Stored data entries
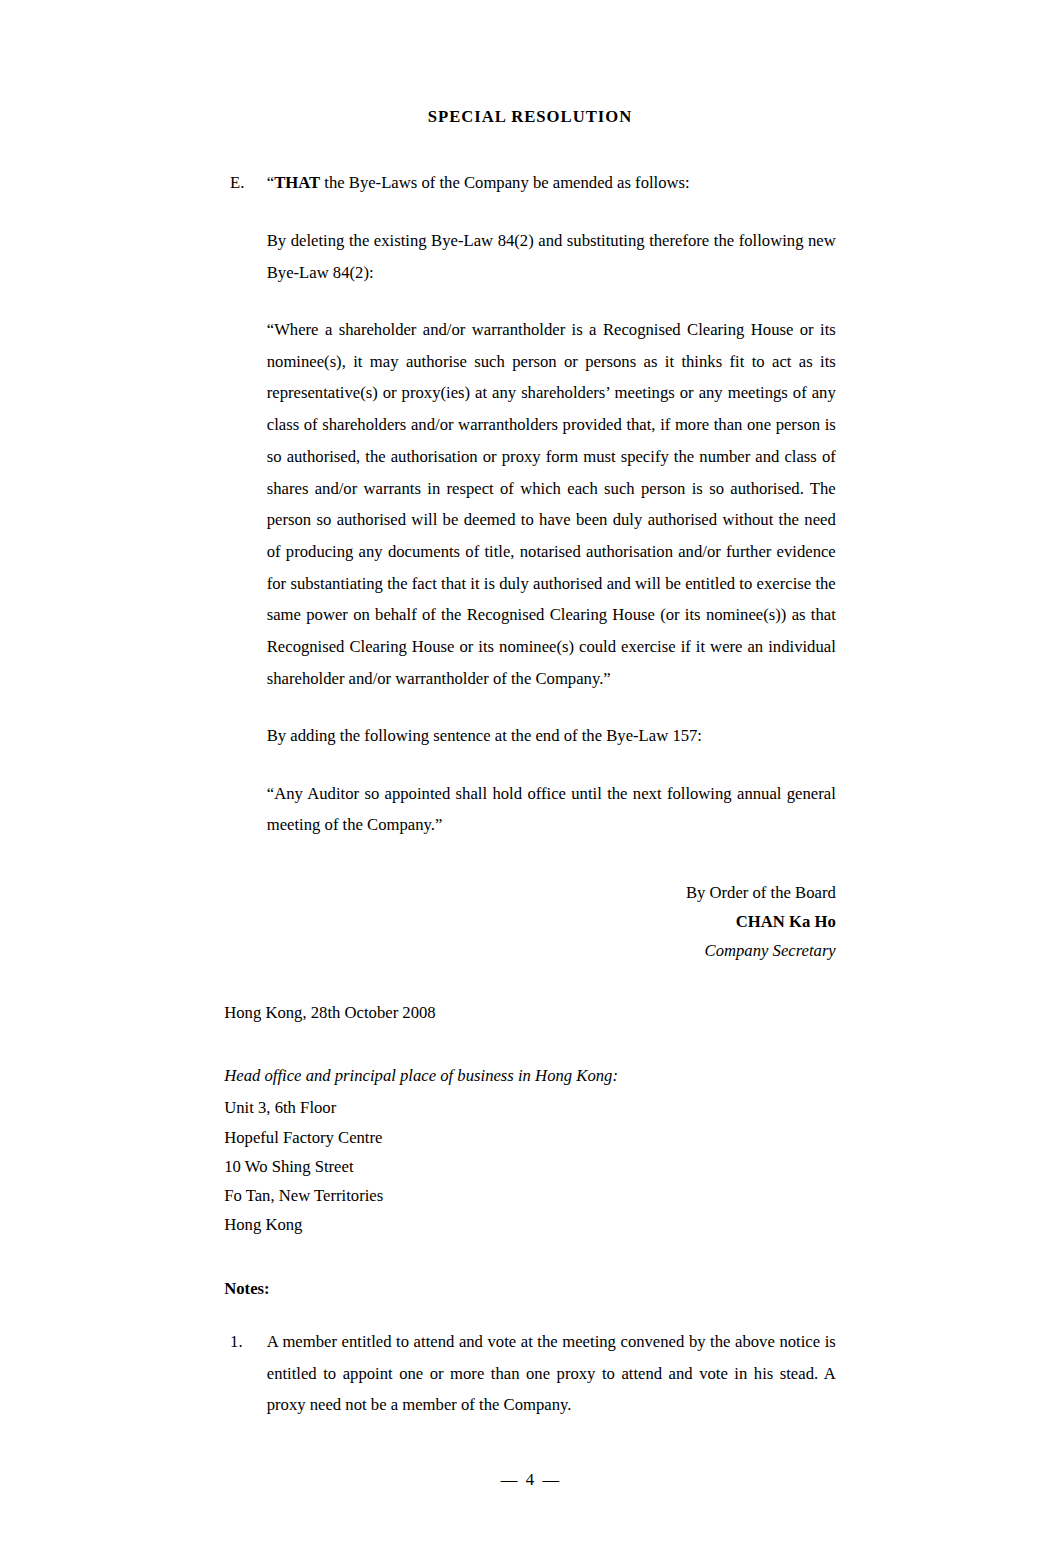SPECIAL RESOLUTION
E.
“THAT the Bye-Laws of the Company be amended as follows:
By deleting the existing Bye-Law 84(2) and substituting therefore the following new Bye-Law 84(2):
“Where a shareholder and/or warrantholder is a Recognised Clearing House or its nominee(s), it may authorise such person or persons as it thinks fit to act as its representative(s) or proxy(ies) at any shareholders’ meetings or any meetings of any class of shareholders and/or warrantholders provided that, if more than one person is so authorised, the authorisation or proxy form must specify the number and class of shares and/or warrants in respect of which each such person is so authorised. The person so authorised will be deemed to have been duly authorised without the need of producing any documents of title, notarised authorisation and/or further evidence for substantiating the fact that it is duly authorised and will be entitled to exercise the same power on behalf of the Recognised Clearing House (or its nominee(s)) as that Recognised Clearing House or its nominee(s) could exercise if it were an individual shareholder and/or warrantholder of the Company.”
By adding the following sentence at the end of the Bye-Law 157:
“Any Auditor so appointed shall hold office until the next following annual general meeting of the Company.”
By Order of the Board
CHAN Ka Ho
Company Secretary
Hong Kong, 28th October 2008
Head office and principal place of business in Hong Kong:
Unit 3, 6th Floor
Hopeful Factory Centre
10 Wo Shing Street
Fo Tan, New Territories
Hong Kong
Notes:
1.
A member entitled to attend and vote at the meeting convened by the above notice is entitled to appoint one or more than one proxy to attend and vote in his stead. A proxy need not be a member of the Company.
— 4 —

● **Task**
Take the entries shown above and quote them verbatim, passing over the pictures.

● **Output for this exercise**
SPECIAL RESOLUTION
E.
“THAT the Bye-Laws of the Company be amended as follows:
By deleting the existing Bye-Law 84(2) and substituting therefore the following new Bye-Law 84(2):
“Where a shareholder and/or warrantholder is a Recognised Clearing House or its nominee(s), it may authorise such person or persons as it thinks fit to act as its representative(s) or proxy(ies) at any shareholders’ meetings or any meetings of any class of shareholders and/or warrantholders provided that, if more than one person is so authorised, the authorisation or proxy form must specify the number and class of shares and/or warrants in respect of which each such person is so authorised. The person so authorised will be deemed to have been duly authorised without the need of producing any documents of title, notarised authorisation and/or further evidence for substantiating the fact that it is duly authorised and will be entitled to exercise the same power on behalf of the Recognised Clearing House (or its nominee(s)) as that Recognised Clearing House or its nominee(s) could exercise if it were an individual shareholder and/or warrantholder of the Company.”
By adding the following sentence at the end of the Bye-Law 157:
“Any Auditor so appointed shall hold office until the next following annual general meeting of the Company.”
By Order of the Board
CHAN Ka Ho
Company Secretary
Hong Kong, 28th October 2008
Head office and principal place of business in Hong Kong:
Unit 3, 6th Floor
Hopeful Factory Centre
10 Wo Shing Street
Fo Tan, New Territories
Hong Kong
Notes:
1.
A member entitled to attend and vote at the meeting convened by the above notice is entitled to appoint one or more than one proxy to attend and vote in his stead. A proxy need not be a member of the Company.
— 4 —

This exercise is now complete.